I must admit the charging whilst touring does worry me a bit. I think that I fear getting stranded with no power and damaging the battery by not being able to recharge it as soon as it needs it.
They're not going to die if you go a day or two without recharging, though obviously they do prefer to be kept partly charged. The way it works is the protection circuitry cuts the power when the battery reaches the minimum safe level. There's still some charge in the battery at that point, and damage happens as that self-discharges over a period of weeks and brings the cell voltage into the region where lasting damage occurs. Just like a mobile phone battery, in that respect.

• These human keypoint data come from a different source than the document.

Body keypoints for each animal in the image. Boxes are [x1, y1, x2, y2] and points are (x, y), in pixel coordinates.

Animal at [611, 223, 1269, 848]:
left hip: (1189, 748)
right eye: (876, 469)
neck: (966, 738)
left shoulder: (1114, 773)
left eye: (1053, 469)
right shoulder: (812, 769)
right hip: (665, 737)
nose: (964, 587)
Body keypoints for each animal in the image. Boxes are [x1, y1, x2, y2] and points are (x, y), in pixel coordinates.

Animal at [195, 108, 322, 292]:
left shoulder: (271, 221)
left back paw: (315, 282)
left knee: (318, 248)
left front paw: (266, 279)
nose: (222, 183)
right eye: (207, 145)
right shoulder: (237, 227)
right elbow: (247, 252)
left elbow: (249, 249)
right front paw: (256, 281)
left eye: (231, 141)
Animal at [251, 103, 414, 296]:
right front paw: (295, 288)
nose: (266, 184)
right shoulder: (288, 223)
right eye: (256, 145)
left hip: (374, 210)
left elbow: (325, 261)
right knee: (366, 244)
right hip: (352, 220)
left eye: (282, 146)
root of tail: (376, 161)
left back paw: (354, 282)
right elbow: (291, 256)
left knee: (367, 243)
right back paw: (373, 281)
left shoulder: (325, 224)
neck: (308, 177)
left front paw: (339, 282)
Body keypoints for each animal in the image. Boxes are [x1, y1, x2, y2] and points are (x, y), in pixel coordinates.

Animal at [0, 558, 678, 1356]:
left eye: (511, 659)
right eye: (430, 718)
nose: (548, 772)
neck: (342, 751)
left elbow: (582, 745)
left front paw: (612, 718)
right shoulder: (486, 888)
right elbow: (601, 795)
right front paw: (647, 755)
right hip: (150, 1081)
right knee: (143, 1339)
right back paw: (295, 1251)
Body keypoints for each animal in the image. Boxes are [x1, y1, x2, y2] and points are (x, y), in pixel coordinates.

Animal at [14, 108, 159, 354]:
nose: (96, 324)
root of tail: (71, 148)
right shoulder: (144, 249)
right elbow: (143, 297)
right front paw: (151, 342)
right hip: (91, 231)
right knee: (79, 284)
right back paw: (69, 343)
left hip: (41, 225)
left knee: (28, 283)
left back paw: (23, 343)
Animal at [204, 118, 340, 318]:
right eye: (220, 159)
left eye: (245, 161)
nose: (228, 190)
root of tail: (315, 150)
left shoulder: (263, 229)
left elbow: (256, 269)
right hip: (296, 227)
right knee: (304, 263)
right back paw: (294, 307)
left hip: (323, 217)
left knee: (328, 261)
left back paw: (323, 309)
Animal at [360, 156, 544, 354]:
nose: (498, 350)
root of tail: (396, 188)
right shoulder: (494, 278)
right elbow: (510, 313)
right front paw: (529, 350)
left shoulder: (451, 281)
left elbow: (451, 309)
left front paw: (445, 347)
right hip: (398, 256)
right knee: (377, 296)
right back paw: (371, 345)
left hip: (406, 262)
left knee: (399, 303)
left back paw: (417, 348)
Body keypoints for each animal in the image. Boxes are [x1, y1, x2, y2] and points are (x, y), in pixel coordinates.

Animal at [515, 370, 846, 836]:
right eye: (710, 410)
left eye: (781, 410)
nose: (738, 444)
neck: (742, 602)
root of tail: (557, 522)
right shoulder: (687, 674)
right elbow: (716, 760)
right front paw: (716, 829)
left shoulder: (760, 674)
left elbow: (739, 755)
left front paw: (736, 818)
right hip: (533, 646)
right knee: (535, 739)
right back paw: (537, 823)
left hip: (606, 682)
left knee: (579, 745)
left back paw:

I do like the potential 100 miles range . If I rode to wing with electric assistance I would probably have to recharge around Northampton . Now I expect that to prove a interesting challenge
There's a song about that:
http://www.youtube.com/v/4xKjGqefH7U&rel=1https://youtu.be/4xKjGqefH7UYour problem I guess will be as much about charge time as availability. I have no idea how long your charge time will be and, I guess that if you have two batteries you'd need to potentially carry two chargers unless your charge time was about 30 minutes. I think though that your charge time per battery will be in hours.
Yes, probably 2-3 hours. With two chargers you could of course charge two batteries in parallel. (And you've covered yourself against being stranded by charger failure.)
Power tool batteries charge faster, but they're much smaller, so you'd need a lot of batteries and chargers (which means bulk, if not weight) to get a benefit. It would be expensive and complicated for not much gain.
I wonder if we could set up an electric bike socket sharing group. There is such a thing in the ev community so perhaps we can...
The thought occurs that some of the older public EV charging infrastructure (using BS1363 or Ceeform sockets, which don't communicate with the car) would be suitable for charging an e-bike. Not that spending a several of hours in some council/hotel car park making sure your trike doesn't get nicked is much fun, or - given the way the payment works on some of the networks - that it would be economically sensible compared to buying lunch at a pub/cafe and using their socket.
(No, I didn't - those chargers were all Mennekes. The trike just posed for the photo while the electric car sucked up electrons from the rapid charger out of shot.)The further thought occurs that - on the principle that everyone loves a cycle tourist on a mission (especially if you can be a bit cripspirational about it) - you'd probably be able to blag a charge from most bike shops if you asked nicely.